## Directions:
Reproduce the records below exactly as they are written.

## Records shown:

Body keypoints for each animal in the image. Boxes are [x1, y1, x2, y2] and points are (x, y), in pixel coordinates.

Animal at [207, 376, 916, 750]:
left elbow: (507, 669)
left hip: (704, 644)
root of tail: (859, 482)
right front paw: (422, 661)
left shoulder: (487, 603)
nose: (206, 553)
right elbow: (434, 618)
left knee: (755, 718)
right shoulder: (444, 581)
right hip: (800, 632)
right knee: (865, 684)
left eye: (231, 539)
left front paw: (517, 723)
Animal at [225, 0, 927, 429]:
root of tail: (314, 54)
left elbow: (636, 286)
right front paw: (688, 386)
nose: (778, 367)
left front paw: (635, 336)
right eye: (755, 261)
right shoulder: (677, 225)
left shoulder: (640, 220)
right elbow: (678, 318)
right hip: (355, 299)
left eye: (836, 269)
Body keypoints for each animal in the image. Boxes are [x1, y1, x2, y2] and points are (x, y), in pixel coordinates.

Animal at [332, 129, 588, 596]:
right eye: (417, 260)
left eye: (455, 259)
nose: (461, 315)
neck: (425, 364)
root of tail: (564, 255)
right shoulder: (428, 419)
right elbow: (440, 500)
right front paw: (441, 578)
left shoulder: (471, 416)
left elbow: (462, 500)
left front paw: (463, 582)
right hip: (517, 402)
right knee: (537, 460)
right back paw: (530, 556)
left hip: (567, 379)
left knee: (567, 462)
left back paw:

## The completed task:
Body keypoints for each animal in the image. Boxes are [x1, y1, x2, y2] and points are (x, y), in pixel coordinates.

Animal at [207, 376, 916, 750]:
left elbow: (507, 669)
left hip: (704, 644)
root of tail: (859, 482)
right front paw: (422, 661)
left shoulder: (487, 603)
nose: (206, 553)
right elbow: (434, 618)
left knee: (755, 718)
right shoulder: (444, 581)
right hip: (800, 632)
right knee: (865, 684)
left eye: (231, 539)
left front paw: (517, 723)
Animal at [225, 0, 927, 429]:
root of tail: (314, 54)
left elbow: (636, 286)
right front paw: (688, 386)
nose: (778, 367)
left front paw: (635, 336)
right eye: (755, 261)
right shoulder: (677, 225)
left shoulder: (640, 220)
right elbow: (678, 318)
right hip: (355, 299)
left eye: (836, 269)
Body keypoints for each animal in the image. Boxes are [x1, y1, x2, y2] and points are (x, y), in pixel coordinates.

Animal at [332, 129, 588, 596]:
right eye: (417, 260)
left eye: (455, 259)
nose: (461, 315)
neck: (425, 364)
root of tail: (564, 255)
right shoulder: (428, 419)
right elbow: (440, 500)
right front paw: (441, 578)
left shoulder: (471, 416)
left elbow: (462, 500)
left front paw: (463, 582)
right hip: (517, 402)
right knee: (537, 460)
right back paw: (530, 556)
left hip: (567, 379)
left knee: (567, 462)
left back paw:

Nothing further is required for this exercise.